Una bella spadellata di pasta e luppolo

Scritto da Giuseppe Capano il 16 maggio 2017 – 09:53 -

Trenette di semola in padella con luppolo al profumo di limone 318Come promesso ecco la ricetta, a dire il vero una delle diverse e tante che ho realizzato di recente, con protagonisti i germogli del luppolo selvatico raccolto personalmente nei campi in una bella giornata di sole dove il contatto con la natura rigogliosa di primavera è una cura per il corpo e lo spirito che consiglio a tutti.
Una cura per altro gratuita e alla portata di tutti quelli che ne capiscono l’importanza e sono disposti a spendere, non soldi o denari, neanche pietre preziose, oro o gioielli, ma il proprio tempo, quello che si dice manca sempre soprattutto per cucinare e stare bene, mentre per molte cose completamente futili abbonda e straripa!

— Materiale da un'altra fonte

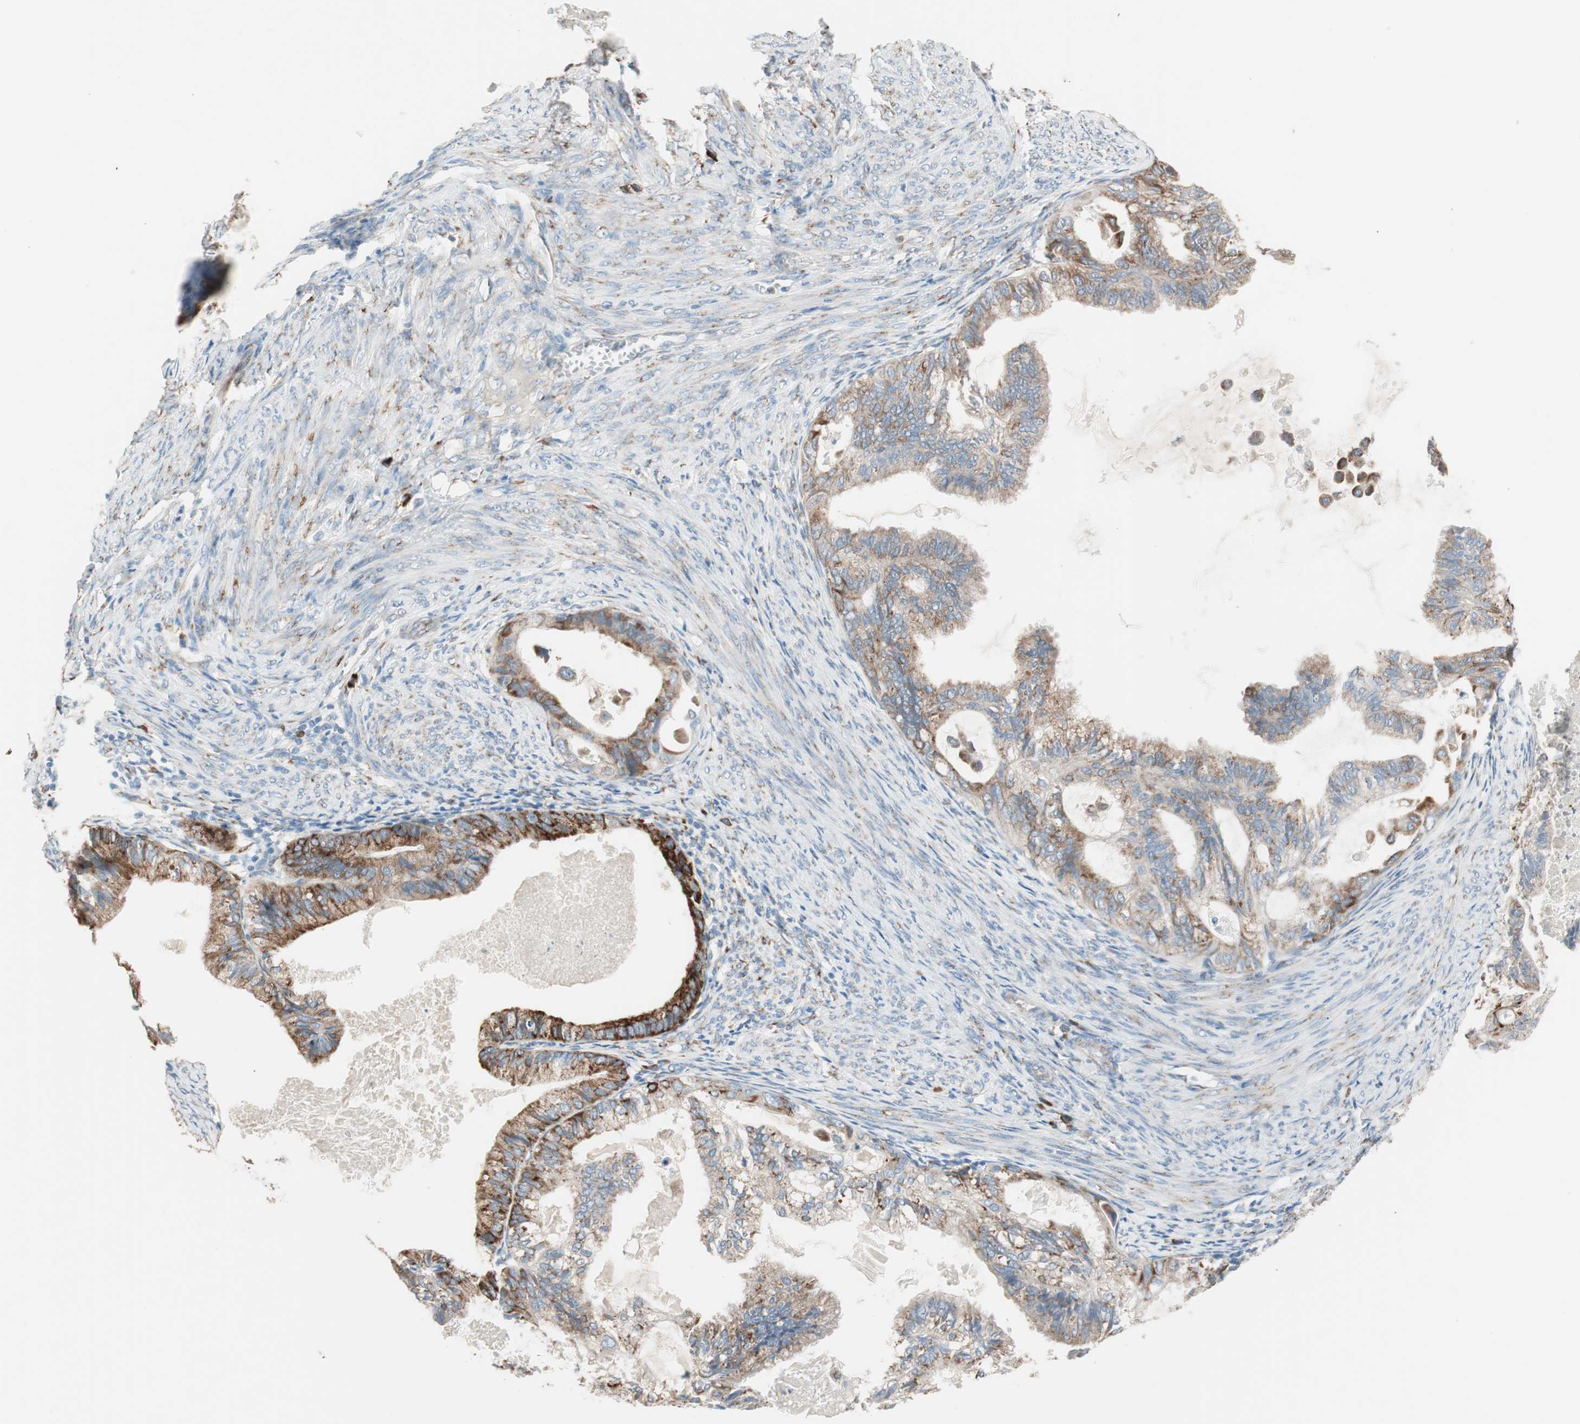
{"staining": {"intensity": "moderate", "quantity": ">75%", "location": "cytoplasmic/membranous"}, "tissue": "cervical cancer", "cell_type": "Tumor cells", "image_type": "cancer", "snomed": [{"axis": "morphology", "description": "Normal tissue, NOS"}, {"axis": "morphology", "description": "Adenocarcinoma, NOS"}, {"axis": "topography", "description": "Cervix"}, {"axis": "topography", "description": "Endometrium"}], "caption": "IHC histopathology image of neoplastic tissue: human adenocarcinoma (cervical) stained using IHC shows medium levels of moderate protein expression localized specifically in the cytoplasmic/membranous of tumor cells, appearing as a cytoplasmic/membranous brown color.", "gene": "P4HTM", "patient": {"sex": "female", "age": 86}}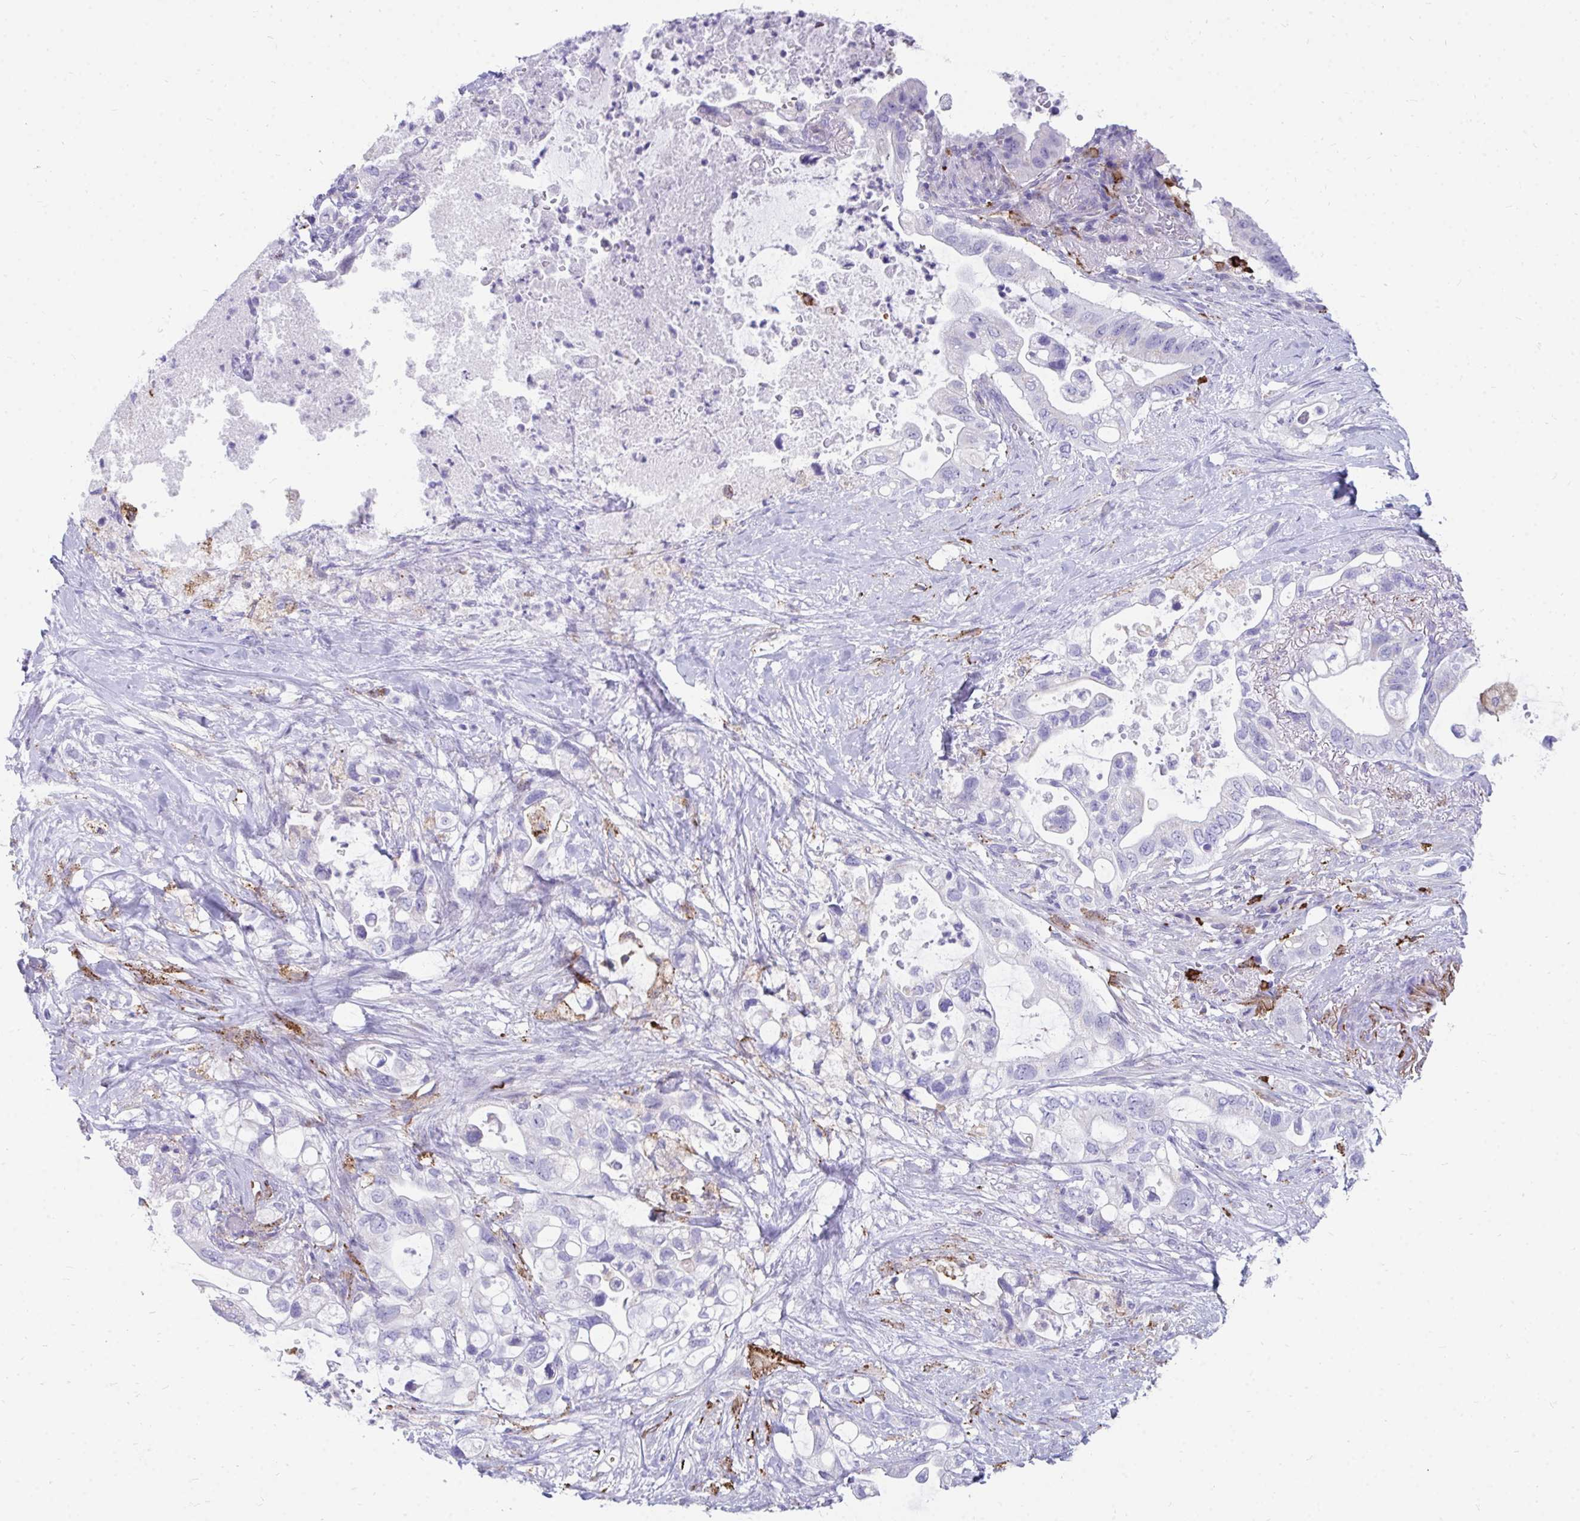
{"staining": {"intensity": "negative", "quantity": "none", "location": "none"}, "tissue": "pancreatic cancer", "cell_type": "Tumor cells", "image_type": "cancer", "snomed": [{"axis": "morphology", "description": "Adenocarcinoma, NOS"}, {"axis": "topography", "description": "Pancreas"}], "caption": "There is no significant staining in tumor cells of adenocarcinoma (pancreatic). (DAB (3,3'-diaminobenzidine) immunohistochemistry (IHC), high magnification).", "gene": "CD163", "patient": {"sex": "female", "age": 72}}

Comunque ognuno decida da se come usare il tempo suo come è giusto che sia, il mio compito qui è un altro e passo subito a introdurvi questa piccola ricetta in cui gustare un buon piatto di pasta sentendo spero tutto il gusto della natura rigogliosa.
La pasta è in partenza una specialità regionale, le ciriole infatti sono una pasta lunga a sezione quadrata tipica della provincia di Terni.
Tradizionalmente veniva fatta con farina di grano tenero, acqua o in alcune varianti da farina di grano tenero (2/3), semola di grano duro (1/3) e acqua.
Tale è rimasta tuttora, ma è comprensibile che la sua diffusione sia circoscritta ad alcune zone, anche se in molti grandi supermercati è possibile trovarla lo stesso, per non farvi impazzire comunque ho messo in alternativa delle comuni trenette e per non confondere ulteriormente con queste ho dato anche nome alla ricetta.
Per il resto compaiano i germogli di luppolo associati all’immancabile aglio e alla buccia di limone con il contributo fondamentale dato dalle mandorle tostate.
Vedete anche i pomodori secchi sottolio che vi consiglio scegliere della varietà semi secca anche se in realtà ormai siamo in quasi stagione di buoni pomodori freschi per cui potreste sostituirli con una varietà di pomodorini piccoli a vostra scelta.
È un modo questo semplice e abbastanza lineare di gustare i germogli di luppolo, ma se riesco nei prossimi post vi presento un’idea più originale e intrigante!!!

 

Trenette di semola in padella con luppolo al profumo di limone

Trenette di semola in padella con luppolo al profumo di limone 518

Ingredienti per 4 persone:

  • 50 g di mandorle sgusciate e pelate,
  • 1 cucchiaio di buccia di limone grattugiata,
  • 6-700 g circa (in base al tipo di raccolto e agli scarti) di getti apicali di luppolo selvatico,
  • 320 g di ciriole di semola o trenette normali,
  • 2 spicchi d’aglio,
  • 12 pomodori secchi sottolio,
  • olio extravergine d’oliva,
  • sale

Preparazione

  1. Tostare le mandorle nel forno caldo a 160 gradi  in un pentolino a calore basso per 5 minuti circa, raffreddarle e tritarle finemente, preparare la buccia di limone.
  2. Mondare e lavare con molta cura i getti apicali del luppolo selvatico conservando solo i primi 10-12 cm circa, lessarli in abbondante acqua bollente salata per circa 5 minuti, scolarli con una schiumarola e nell’acqua di cottura lessare al dente la pasta.
  3. Sbucciare e tritare l’aglio, rosolarlo velocemente con 4 cucchiai abbondanti di olio, aggiungere il luppolo e lasciarlo insaporire per 5 minuti bagnandolo con un poco di acqua di cottura della pasta.
  4. Aggiungere i pomodori sottolio tagliati in striscioline e le mandorle tritate, scolare la pasta non troppo asciutta e saltarla nella padella del luppolo, distribuirla nei piatti e cospargerla con la buccia di limone grattugiata.